Veröffentlicht am 20.08.2021 in Wahlkreis

SPD-Bundestagskandidat Mirko Witkowski (von links) im Gespräch mit Romana Bräu und Hans-Peter Storz.

Dunningen. Zu einem lebhaften Dialog über die aktuelle Situation in der Altenhilfe traf sich der SPD Bundestagskandidat Mirko Witkowski im „Haus am Adlerbrunnen“ mit der Geschäftsführerin der Sozialstation St. Martin, Ramona Bräu, und dem Vorsitzenden der Sozialgemeinschaft Dunningen, Hans-Peter Storz. Da Witkowski selbst bei der AWO als Zivildienstleistender seine persönlichen Erfahrungen  in der Pflege und Betreuung älterer Menschen einbringen konnte kam man schnell zu dem Problem des Personalmangels in den Altenhilfeeinrichtungen.

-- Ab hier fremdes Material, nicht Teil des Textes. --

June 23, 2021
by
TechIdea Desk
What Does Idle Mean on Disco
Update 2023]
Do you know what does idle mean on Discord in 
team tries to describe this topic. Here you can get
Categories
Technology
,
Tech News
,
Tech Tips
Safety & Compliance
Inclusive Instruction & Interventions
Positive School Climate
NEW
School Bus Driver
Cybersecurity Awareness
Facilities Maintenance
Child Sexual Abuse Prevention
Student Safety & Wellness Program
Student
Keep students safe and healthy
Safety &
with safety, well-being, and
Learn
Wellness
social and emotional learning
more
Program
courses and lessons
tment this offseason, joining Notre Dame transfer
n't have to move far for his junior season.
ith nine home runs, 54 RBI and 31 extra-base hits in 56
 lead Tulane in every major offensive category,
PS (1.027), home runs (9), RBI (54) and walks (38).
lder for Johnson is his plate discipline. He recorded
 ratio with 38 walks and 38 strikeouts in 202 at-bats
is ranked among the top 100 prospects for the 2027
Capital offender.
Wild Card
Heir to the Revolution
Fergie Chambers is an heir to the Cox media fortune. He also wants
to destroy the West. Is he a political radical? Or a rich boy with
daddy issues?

Der Freiwilligendienst, auch die Sozialstation wird eine Stelle besetzen, allein bringt zu wenig Entlastung. Die Politik und die Gesellschaft sind gefordert, die Anerkennung und den Respekt für die Mitarbeiter und die Arbeit in den Pflegeberufen zu fördern. Dabei konnte Ramona Bräu am Beispiel der Einsatzplanung der Mitarbeiter aufzeigen, dass in den ambulanten Diensten mit der Vereinbarung von Familie und Beruf gerade für Frauen ein attraktiver Arbeitsplatz sein kann. Die persönlichen Wünsche der Pflegekräfte werden möglichst berücksichtigt und durch Fortbildung und Gesundheitsaktionen das Betriebsklima verbessert.

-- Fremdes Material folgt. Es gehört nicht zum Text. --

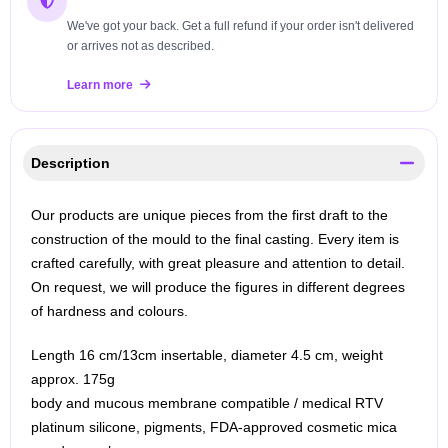
We've got your back. Get a full refund if your order isn't delivered
or arrives not as described.
Learn more
Description
Our products are unique pieces from the first draft to the
construction of the mould to the final casting. Every item is
crafted carefully, with great pleasure and attention to detail.
On request, we will produce the figures in different degrees
of hardness and colours.
Length 16 cm/13cm insertable, diameter 4.5 cm, weight
approx. 175g
body and mucous membrane compatible / medical RTV
platinum silicone, pigments, FDA-approved cosmetic mica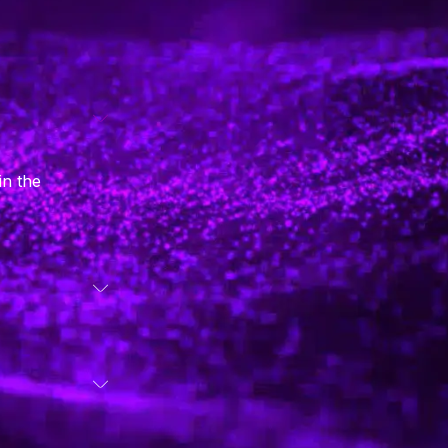
in the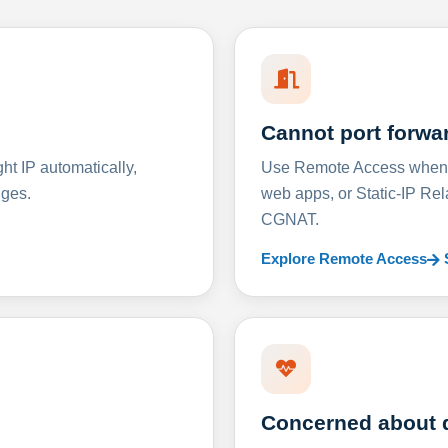
Cannot port forwa
t IP automatically,
Use Remote Access when D
nges.
web apps, or Static-IP Re
CGNAT.
Explore Remote Access
Concerned about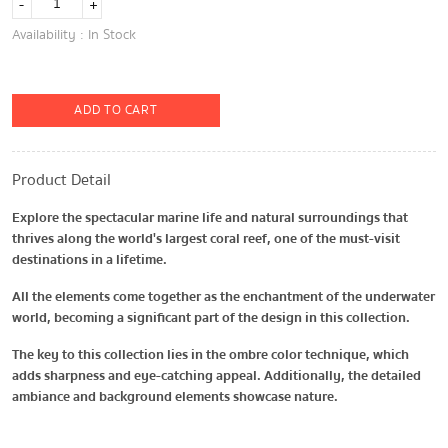
-
+
Availability : In Stock
ADD TO CART
Product Detail
Explore the spectacular marine life and natural surroundings that
thrives along the world's largest coral reef, one of the must-visit
destinations in a lifetime.
All the elements come together as the enchantment of the underwater
world, becoming a significant part of the design in this collection.
The key to this collection lies in the ombre color technique, which
adds sharpness and eye-catching appeal. Additionally, the detailed
ambiance and background elements showcase nature.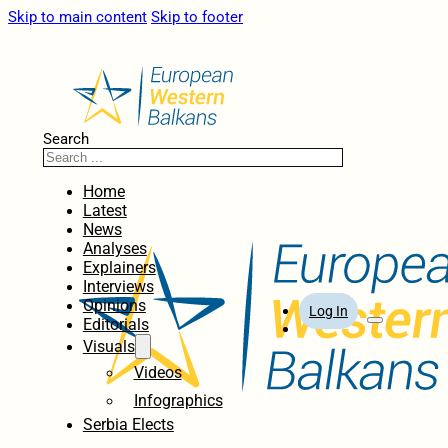
Skip to main content
Skip to footer
Search
Home
Latest
News
Analyses
Explainers
Interviews
Opinions
Log In
Editorials
Visuals
Videos
Infographics
Serbia Elects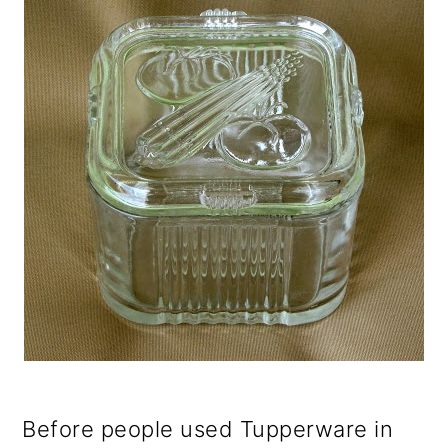
Before people used Tupperware in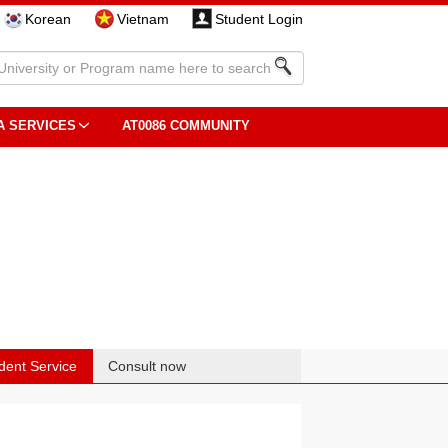
Korean
Vietnam
Student Login
A SERVICES
AT0086 COMMUNITY
dent Service
Consult now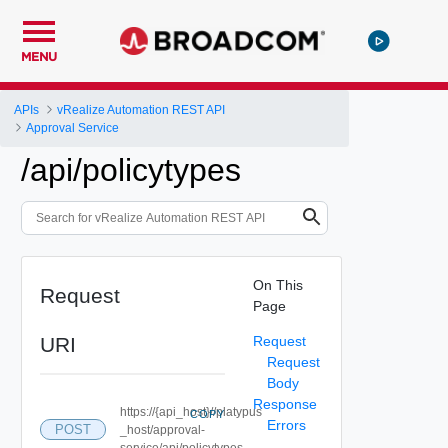
MENU
APIs
vRealize Automation REST API
Approval Service
/api/policytypes
On This
Request
Page
URI
Request
Request
Body
Response
https://{api_host}//platypus
COPY
Errors
POST
_host/approval-
service/api/policytypes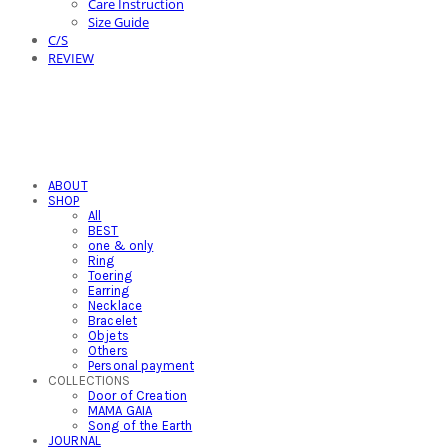
Care Instruction
Size Guide
C/S
REVIEW
ABOUT
SHOP
All
BEST
one & only
Ring
Toering
Earring
Necklace
Bracelet
Objets
Others
Personal payment
COLLECTIONS
Door of Creation
MAMA GAIA
Song of the Earth
JOURNAL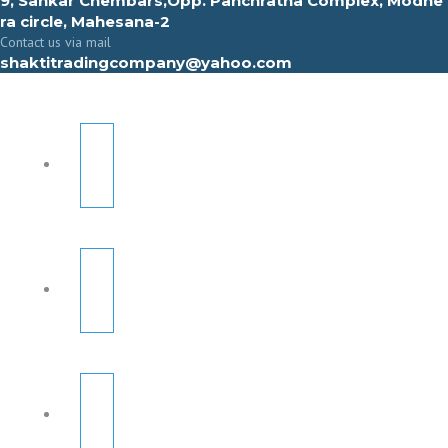
9, Sahkar Chembars,Opp. Panchratna Complex, Modhe
ra circle, Mahesana-2
Contact us via mail
shaktitradingcompany@yahoo.com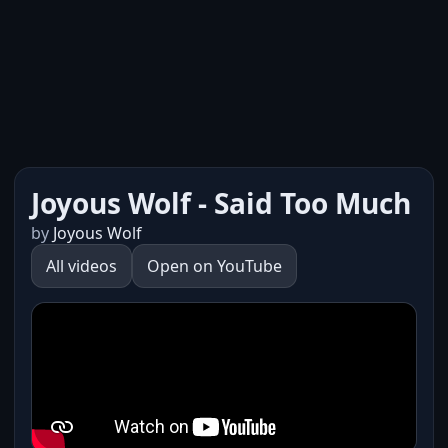
Joyous Wolf - Said Too Much
by
Joyous Wolf
All videos
Open on YouTube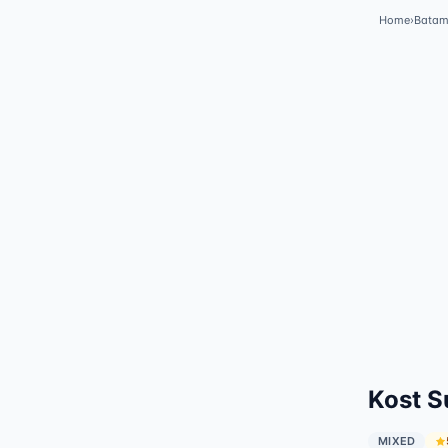
Home
›
Bata
✓
Featured
Kost S
MIXED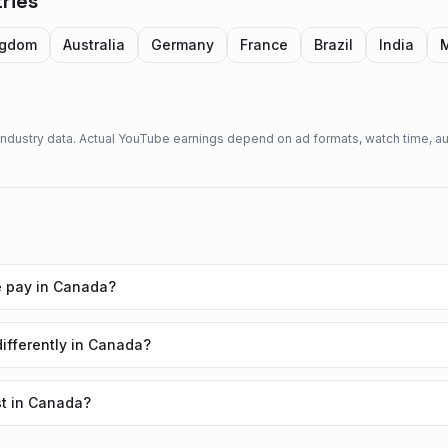
ries
ngdom
Australia
Germany
France
Brazil
India
 industry data. Actual YouTube earnings depend on ad formats, watch time,
 pay in Canada?
fferently in Canada?
t in Canada?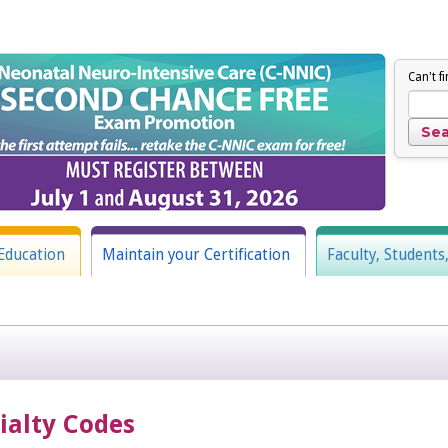
Can't f
Education
Maintain your Certification
Faculty, Students
cialty Codes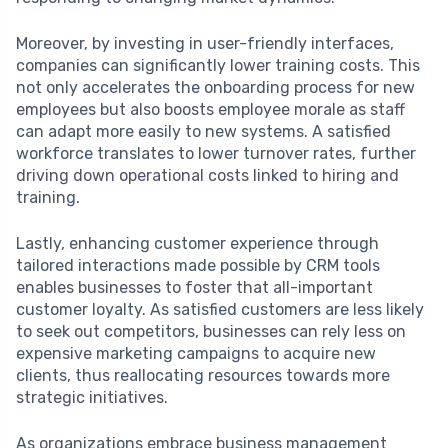
Moreover, by investing in user-friendly interfaces,
companies can significantly lower training costs. This
not only accelerates the onboarding process for new
employees but also boosts employee morale as staff
can adapt more easily to new systems. A satisfied
workforce translates to lower turnover rates, further
driving down operational costs linked to hiring and
training.
Lastly, enhancing customer experience through
tailored interactions made possible by CRM tools
enables businesses to foster that all-important
customer loyalty. As satisfied customers are less likely
to seek out competitors, businesses can rely less on
expensive marketing campaigns to acquire new
clients, thus reallocating resources towards more
strategic initiatives.
As organizations embrace business management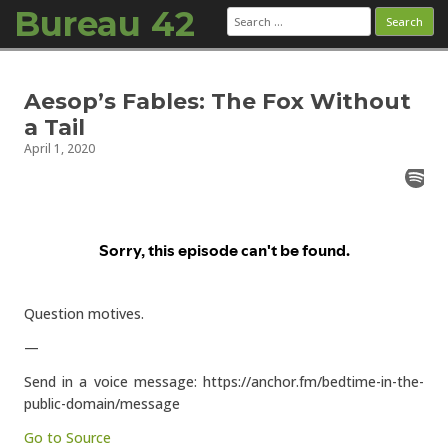
Bureau 42
Search
for:
Skip to content
Aesop’s Fables: The Fox Without
a Tail
April 1, 2020
Question motives.
—
Send in a voice message: https://anchor.fm/bedtime-in-the-
public-domain/message
Go to Source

Einen Blick in die Tagespflege der Sozialstation konnte der Kandidat Mirko Witkowski werfen. Dort beginnt sich die Arbeit nach den Corona-Einschränkungen weiter zu normalisieren. Die Bedeutung der Tagespflege und der EMMA-Pflegegruppen für die Senioren und die Entlastung  bei der häuslichen Pflege wurde betont. Der Wunsch möglichst lange in der eigenen Wohnung bleiben zu können, wird durch die Tagespflege unterstützt. Deshalb hat die Sozialstation St. Martin auch in Villingendorf mit dem Angebot begonnen.

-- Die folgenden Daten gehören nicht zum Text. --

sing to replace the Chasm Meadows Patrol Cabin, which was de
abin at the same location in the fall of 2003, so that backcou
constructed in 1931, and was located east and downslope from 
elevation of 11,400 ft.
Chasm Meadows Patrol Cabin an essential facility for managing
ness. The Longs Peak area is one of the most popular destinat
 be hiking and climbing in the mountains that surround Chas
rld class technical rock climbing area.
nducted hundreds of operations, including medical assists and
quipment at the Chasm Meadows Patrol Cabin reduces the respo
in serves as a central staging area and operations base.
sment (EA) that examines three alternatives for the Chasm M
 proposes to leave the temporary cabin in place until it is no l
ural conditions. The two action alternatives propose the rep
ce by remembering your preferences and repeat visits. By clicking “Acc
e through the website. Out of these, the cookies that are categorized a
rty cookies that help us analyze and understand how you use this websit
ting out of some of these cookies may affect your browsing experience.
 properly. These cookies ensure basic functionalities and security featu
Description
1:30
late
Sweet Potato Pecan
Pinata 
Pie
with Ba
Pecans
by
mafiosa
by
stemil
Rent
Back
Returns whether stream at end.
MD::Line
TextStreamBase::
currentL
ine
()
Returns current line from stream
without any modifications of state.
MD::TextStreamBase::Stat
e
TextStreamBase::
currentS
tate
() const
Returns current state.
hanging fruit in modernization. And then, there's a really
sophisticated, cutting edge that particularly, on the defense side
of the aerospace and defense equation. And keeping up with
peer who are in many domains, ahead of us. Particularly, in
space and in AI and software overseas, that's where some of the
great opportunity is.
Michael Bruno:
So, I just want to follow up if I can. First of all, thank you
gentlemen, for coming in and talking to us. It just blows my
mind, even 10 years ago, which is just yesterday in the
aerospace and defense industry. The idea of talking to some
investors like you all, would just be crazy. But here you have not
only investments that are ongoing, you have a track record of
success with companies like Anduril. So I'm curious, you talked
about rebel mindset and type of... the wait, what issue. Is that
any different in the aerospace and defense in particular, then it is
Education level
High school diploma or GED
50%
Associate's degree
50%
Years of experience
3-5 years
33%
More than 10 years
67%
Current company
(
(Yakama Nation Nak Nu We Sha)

Neben den professionellen Diensten der Sozialstation bietet die Sozialgemeinschaft Dunningen ergänzende Dienste an. Neben der Betreuung samt Notruf in den 39 Wohnungen in Dunningen und Seedorf und  der Nachbarschaftshilfe, stellt das „Essen auf Rädern“ mit täglich rund 40 Essen eine wichtige Hilfe für die Älteren dar. Vor allem aber der Betrieb der beiden Cafeterias mit den fast 200 ehrenamtlichen Wirten und Kuchenbäckern ist ein Beispiel für bürgerschaftliches Engagement.  Der Vorsitzende Hans-Peter Storz hofft, dass die Cafeterias nach der Coronapause wieder bald zum „Normalbetrieb“ übergehen können und Veranstaltungen möglich sind. Unterstützung bei der Arbeit erhofft sich Storz auch mit der Bestellung eines Kümmerers, die alsbald erfolgen soll.

Mirko Witkowski war von der Arbeit im Seniorenzentrum „Haus am Adlerbrunnen“ beeindruckt und findet  diese Mischung von professionellen und ehrenamtlichen Engagement als Respekt für die Lebensleistung der älteren Generation für mustergültig.